Source records
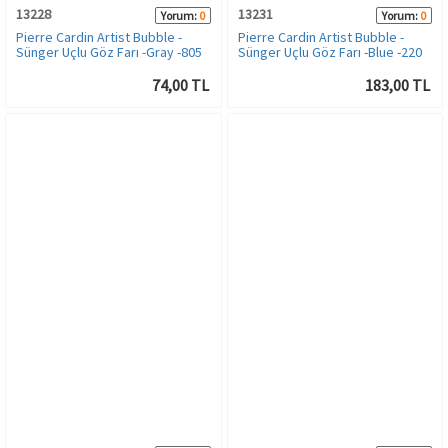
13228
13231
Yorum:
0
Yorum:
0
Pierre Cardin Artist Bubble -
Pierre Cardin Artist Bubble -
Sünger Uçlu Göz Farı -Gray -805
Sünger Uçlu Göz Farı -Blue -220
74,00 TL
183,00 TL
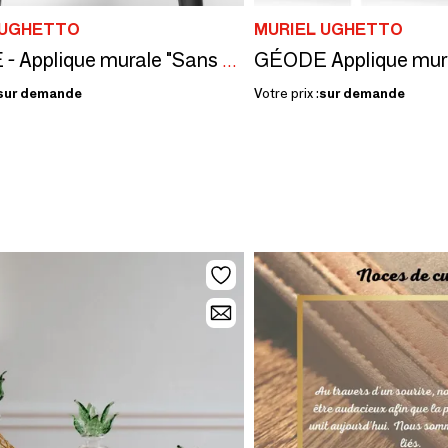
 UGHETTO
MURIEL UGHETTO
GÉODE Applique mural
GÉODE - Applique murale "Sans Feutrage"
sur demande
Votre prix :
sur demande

---

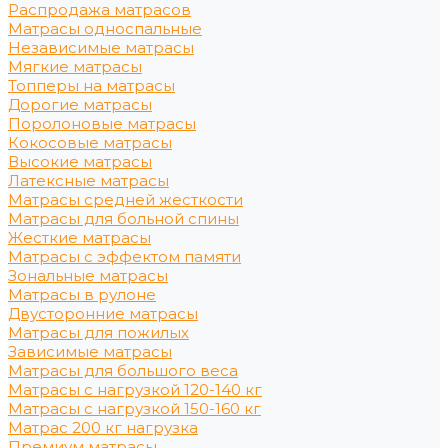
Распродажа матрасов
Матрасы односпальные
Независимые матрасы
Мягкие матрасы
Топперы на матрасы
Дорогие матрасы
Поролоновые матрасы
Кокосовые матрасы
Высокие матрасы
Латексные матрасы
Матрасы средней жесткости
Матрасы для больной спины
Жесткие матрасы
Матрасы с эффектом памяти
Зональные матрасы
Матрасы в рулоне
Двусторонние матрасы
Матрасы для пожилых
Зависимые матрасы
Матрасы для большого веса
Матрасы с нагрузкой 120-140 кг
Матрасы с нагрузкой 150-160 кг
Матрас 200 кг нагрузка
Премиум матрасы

JOB. Return the lines from the one with "Распродажа матрасов" to the one with "Премиум матрасы", both included, with no changes.

RESPONSE TO THE EXERCISE.
Распродажа матрасов
Матрасы односпальные
Независимые матрасы
Мягкие матрасы
Топперы на матрасы
Дорогие матрасы
Поролоновые матрасы
Кокосовые матрасы
Высокие матрасы
Латексные матрасы
Матрасы средней жесткости
Матрасы для больной спины
Жесткие матрасы
Матрасы с эффектом памяти
Зональные матрасы
Матрасы в рулоне
Двусторонние матрасы
Матрасы для пожилых
Зависимые матрасы
Матрасы для большого веса
Матрасы с нагрузкой 120-140 кг
Матрасы с нагрузкой 150-160 кг
Матрас 200 кг нагрузка
Премиум матрасы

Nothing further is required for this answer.